Nightlife : Ta double compile « All Night Long » est dans les bacs depuis quelques semaines. Fais nous un petit pitch perso de ce nouvel opus !
Antoine Clamaran : « All Night Long », c’est véritablement la suite de ce que j’avais commencé avec les Mix Inc. C’est une vitrine des morceaux du moment, indispensables en club. En plus cette fois, avec la présence de 2 CDs, j’ai pu me faire plaisir en y mettant ce que je voulais.

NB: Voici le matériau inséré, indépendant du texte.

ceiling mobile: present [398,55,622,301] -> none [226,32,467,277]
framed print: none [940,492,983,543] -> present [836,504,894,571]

Ce type de compile, c’est une super carte de visite pour un DJ.

Quelques noms d’artistes que l’on retrouve sur “All Night Long” ?
Groove Cutter, Dirty Old Ann, Sunfreakz, David Vendetta, Arno Cost, Mario Ochoa, Romain Curtis... Pour ne citer qu’eux !

Ton autre actu du moment est ton second album perso prévu pour le courant de l’été… Pourquoi avoir attendu 5 ans pour ressortir un album ?
Il y a les compiles auxquelles j’ai participé, mes labels, les dates de tournée… Composer un album demande du temps ! Et ces 5 dernières années ont été bien remplies ! Je sais que je risque d’être attendu au tournant avec cet album, mais peu importe… C’est un album qui me ressemble, avec 14 morceaux, tous inédits, et de nombreux featurings comme Emilie Chick, Lulu Hugues…

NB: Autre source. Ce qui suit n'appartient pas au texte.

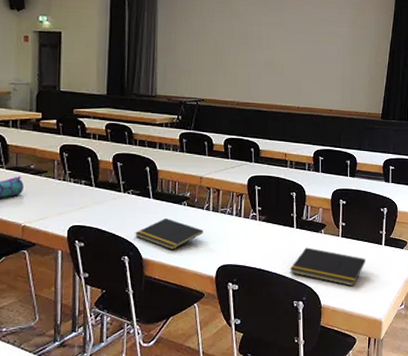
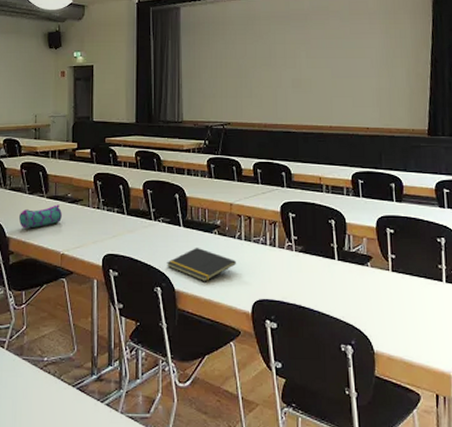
notepad: present [289,247,366,287] -> none [333,282,424,331]

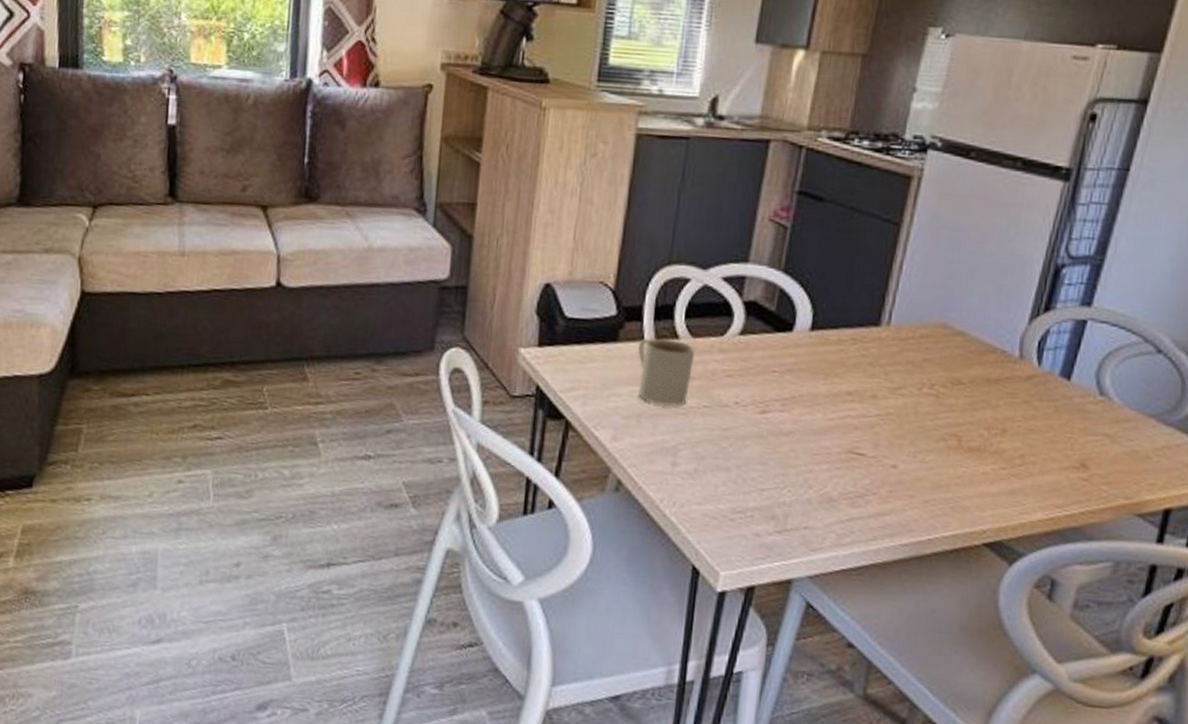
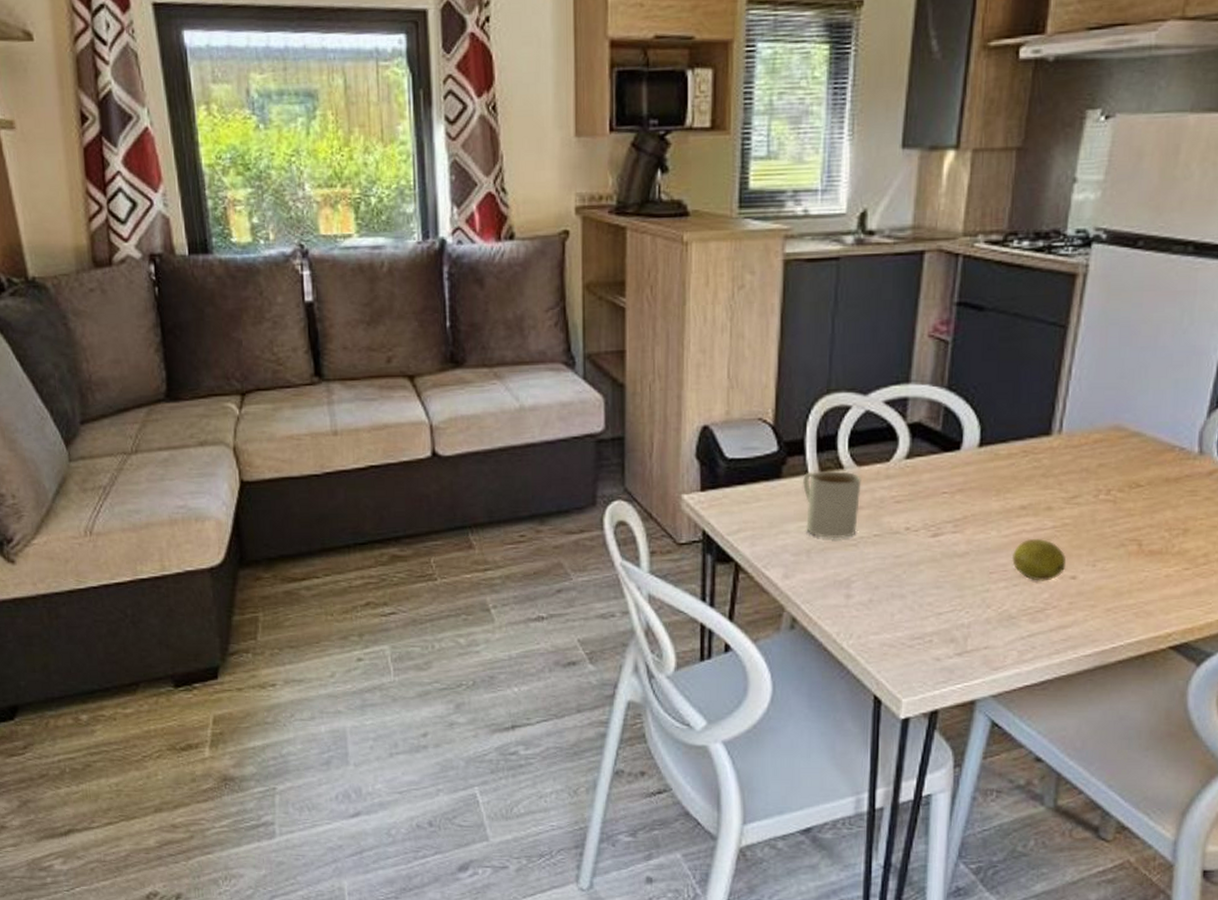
fruit: none [835,424,889,468] -> present [1011,539,1067,581]

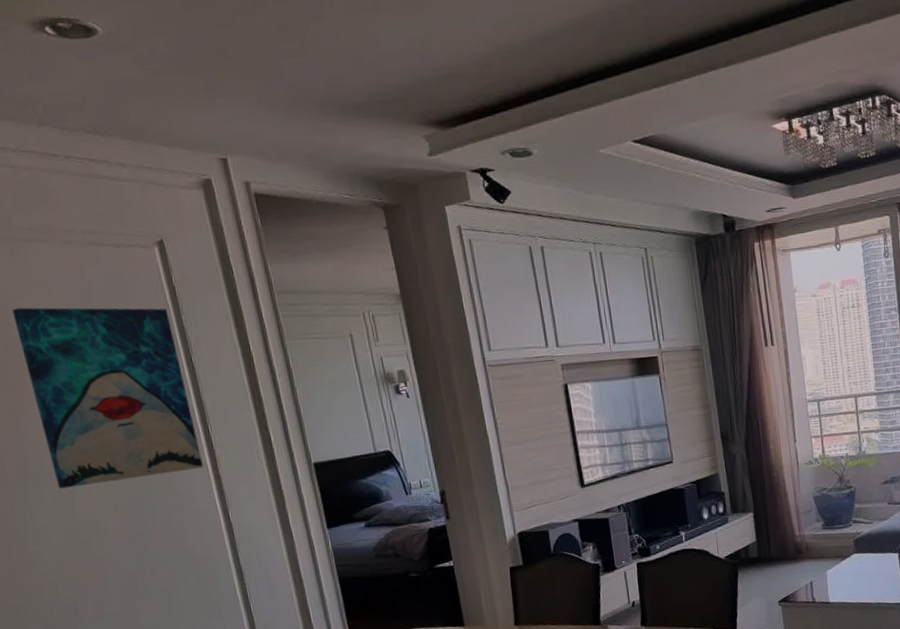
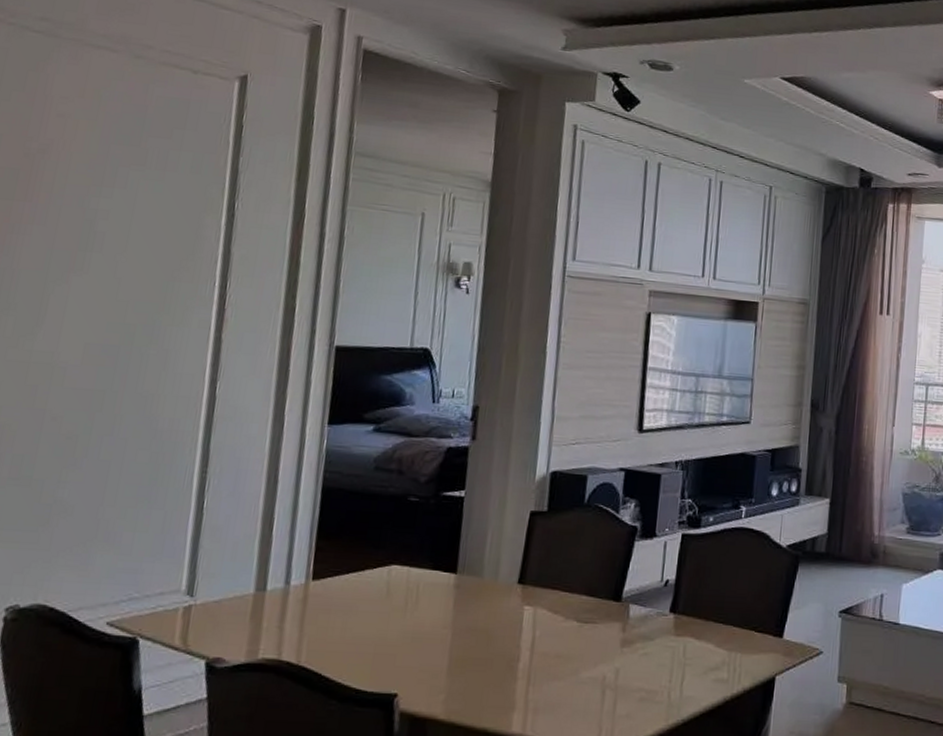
wall art: present [12,307,203,489] -> none [25,113,226,328]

Doit-on s’attendre à un album aussi « clubbing » que ton premier, « Release Yourself » ?
Non, pas vraiment. Ce deuxième album sonne beaucoup moins « club » que le premier. Ce sera un mélange entre morceaux Down Tempo et morceaux plus Dancefloor. C’était une envie de ma part. Je pense que l’on pourra aussi bien l’écouter tranquillement chez soit que dans un club. Je souhaitais vraiment montrer une autre facette de ce que je peux faire. Et puis, à un moment, tu as envie de respirer un peu avec des morceaux plus « cools » (Rires)…

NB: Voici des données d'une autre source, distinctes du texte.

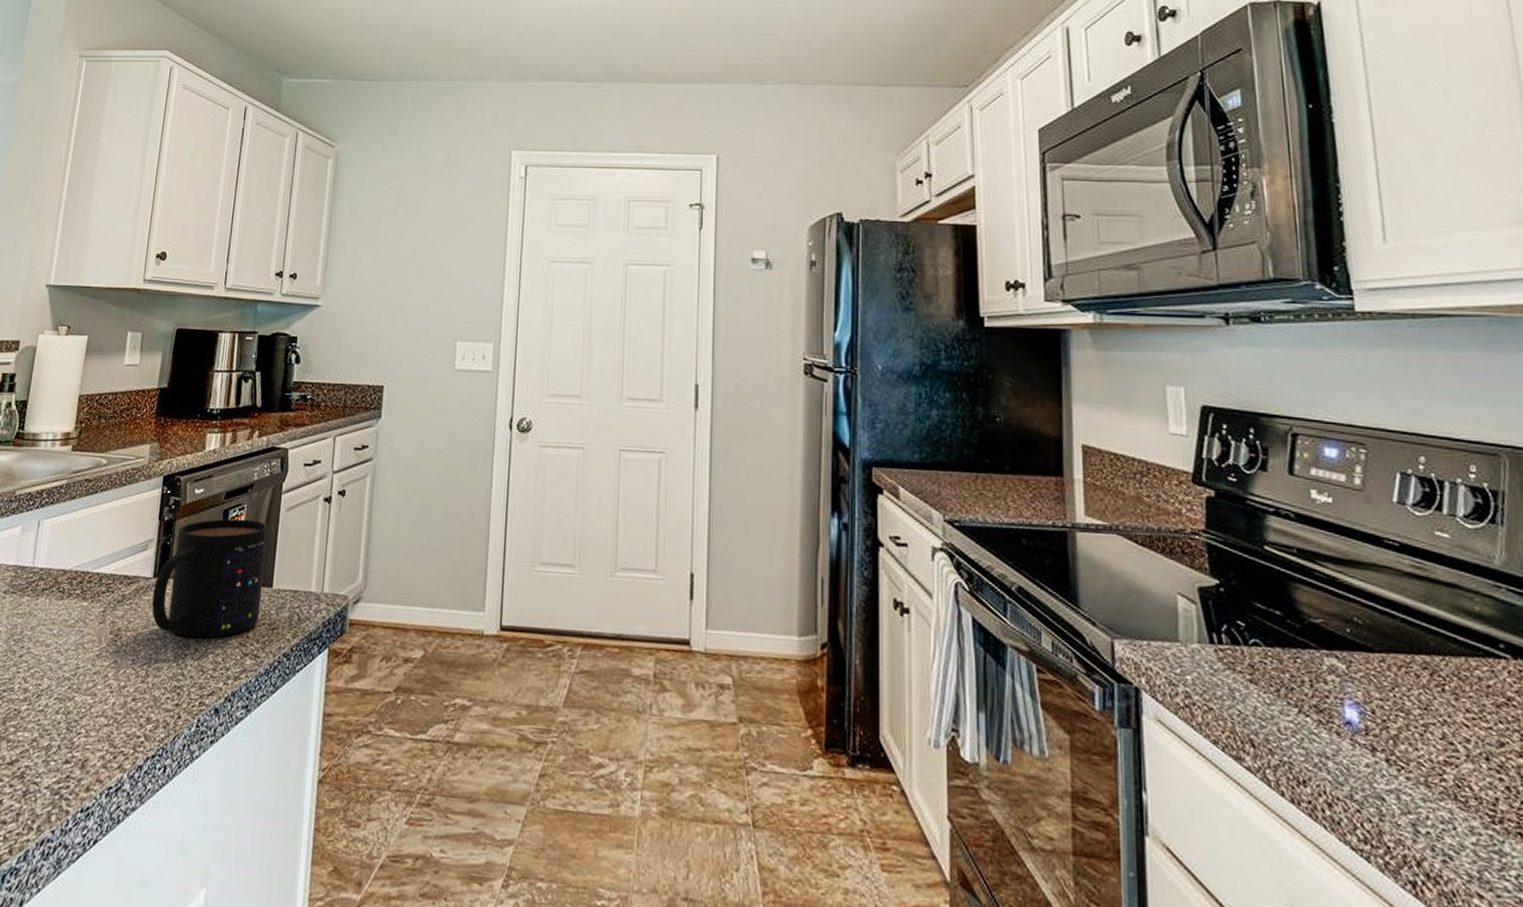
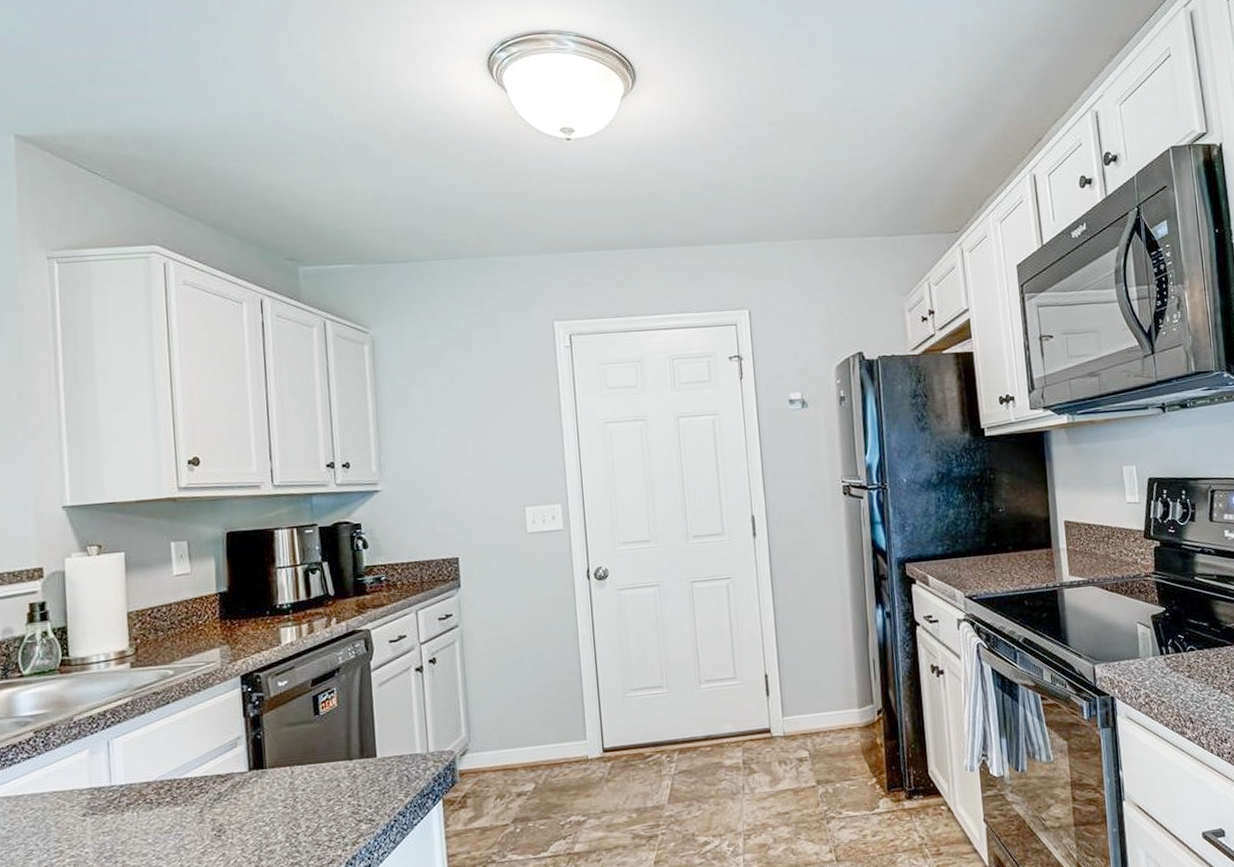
mug: present [152,518,269,638] -> none [251,700,368,818]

Tu as connu un véritable succès avec les compiles « Mix Inc » ou la récente Dancefloor FG Summer 2006 que tu as mixée… Faire une compile aujourd’hui, c’est un gage absolu de réussite « commerciale » ?
Absolument pas… La série des Mix Inc a très bien marché, la compile FG a été disque d’or… Pour autant, je ne dresserais pas un tableau si idyllique côté ventes pour toutes les compiles que l’on peut trouver sur le marché. Nous sommes face à une situation du marché du disque vraiment très difficile qui se répercute partout, même sur le marché de la compile...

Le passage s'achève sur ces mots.